Même s’il est indiqué la présence de compléments, avec un « s », en fait un seul est vraiment intéressant, les 2 autres étant la bande-annonce et les crédits. Toutefois, heureusement, le seul complément « intéressant » s’avère TRES intéressant. Il s’agit d’un entretien de 24 minutes (en anglais sous-titré en français) avec Mani Haghighi, le réalisateur. Un réalisateur qui s’avoue peu attiré par le réalisme social et qui utilise des métaphores pour reproduire la réalité sans avoir recours à ce genre, un réalisateur qui aime passer d’un genre à l’autre au sein de ses œuvres. Pour lui, Les ombres persanes revêt un caractère politique dans la mesure où il montre que, si la liberté individuelle était respectée dans son pays, c’est la personnalité de chacun qui déterminerait le personnage que l’on va devenir alors que, dans l’Iran d’aujourd’hui, existe un moule qui façonne les individus à la convenance du pouvoir en place, ou, du moins, qui cherche à le faire. Conscient de la difficulté que pouvait poser aux spectateurs le postulat de départ, Mani Haghighi n’a pas cherché, en plus, à finasser avec les éléments basiques. Au contraire, l’utilisation qu’il fait de l’eau, de l’obscurité et du feu s’avère très frontale et sans concession.

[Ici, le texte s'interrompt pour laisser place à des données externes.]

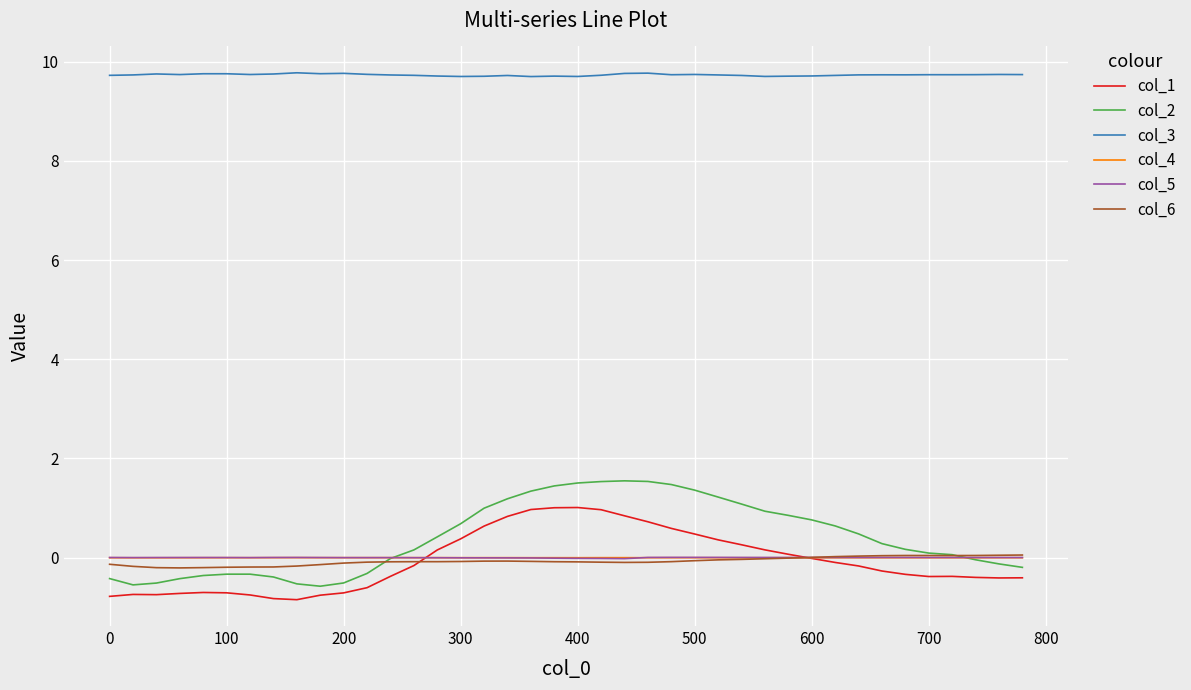

What is the maximum value shown in the chart?

9.8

Concernant les interprètes de son film, Mani Haghighi ne s’est pas trop posé de question, choisissant Taraneh Alidoosti, une amie qu’il avait déjà dirigée et auprès de qui il avait déjà joué, pour interpréter les rôles des deux femmes, et Navid Mohammadzadeh, un des grands comédiens iraniens, pour investir ceux des deux hommes.